Assignment: Look below for the line that contains "les scénarios !", then copy it and each following line to the end of the records, minus any pictures.

Data for review START

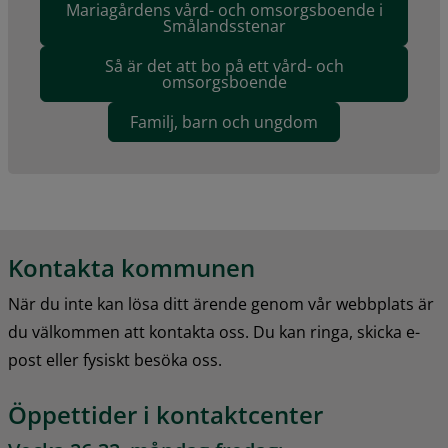
Mariagårdens vård- och omsorgsboende i
Smålandsstenar
Så är det att bo på ett vård- och
omsorgsboende
Familj, barn och ungdom
Kontakta kommunen
När du inte kan lösa ditt ärende genom vår webbplats är 
du välkommen att kontakta oss. Du kan ringa, skicka e-
post eller fysiskt besöka oss.
Öppettider i kontaktcenter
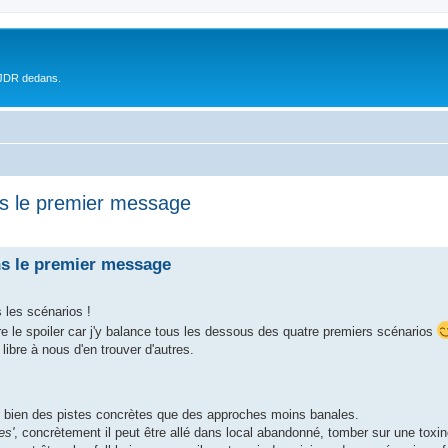
 JDR dedans.
ns le premier message
ns le premier message
 les scénarios !
re le spoiler car j'y balance tous les dessous des quatre premiers scénarios
libre à nous d'en trouver d'autres.
i bien des pistes concrètes que des approches moins banales.
es'
, concrètement il peut être allé dans local abandonné, tomber sur une toxin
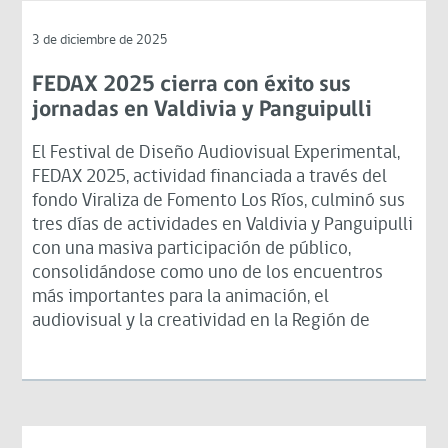
3 de diciembre de 2025
FEDAX 2025 cierra con éxito sus
jornadas en Valdivia y Panguipulli
El Festival de Diseño Audiovisual Experimental,
FEDAX 2025, actividad financiada a través del
fondo Viraliza de Fomento Los Ríos, culminó sus
tres días de actividades en Valdivia y Panguipulli
con una masiva participación de público,
consolidándose como uno de los encuentros
más importantes para la animación, el
audiovisual y la creatividad en la Región de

Data for review END

Expected answer:
 les scénarios !
re le spoiler car j'y balance tous les dessous des quatre premiers scénarios
libre à nous d'en trouver d'autres.
i bien des pistes concrètes que des approches moins banales.
es'
, concrètement il peut être allé dans local abandonné, tomber sur une toxin
3 de diciembre de 2025
FEDAX 2025 cierra con éxito sus
jornadas en Valdivia y Panguipulli
El Festival de Diseño Audiovisual Experimental,
FEDAX 2025, actividad financiada a través del
fondo Viraliza de Fomento Los Ríos, culminó sus
tres días de actividades en Valdivia y Panguipulli
con una masiva participación de público,
consolidándose como uno de los encuentros
más importantes para la animación, el
audiovisual y la creatividad en la Región de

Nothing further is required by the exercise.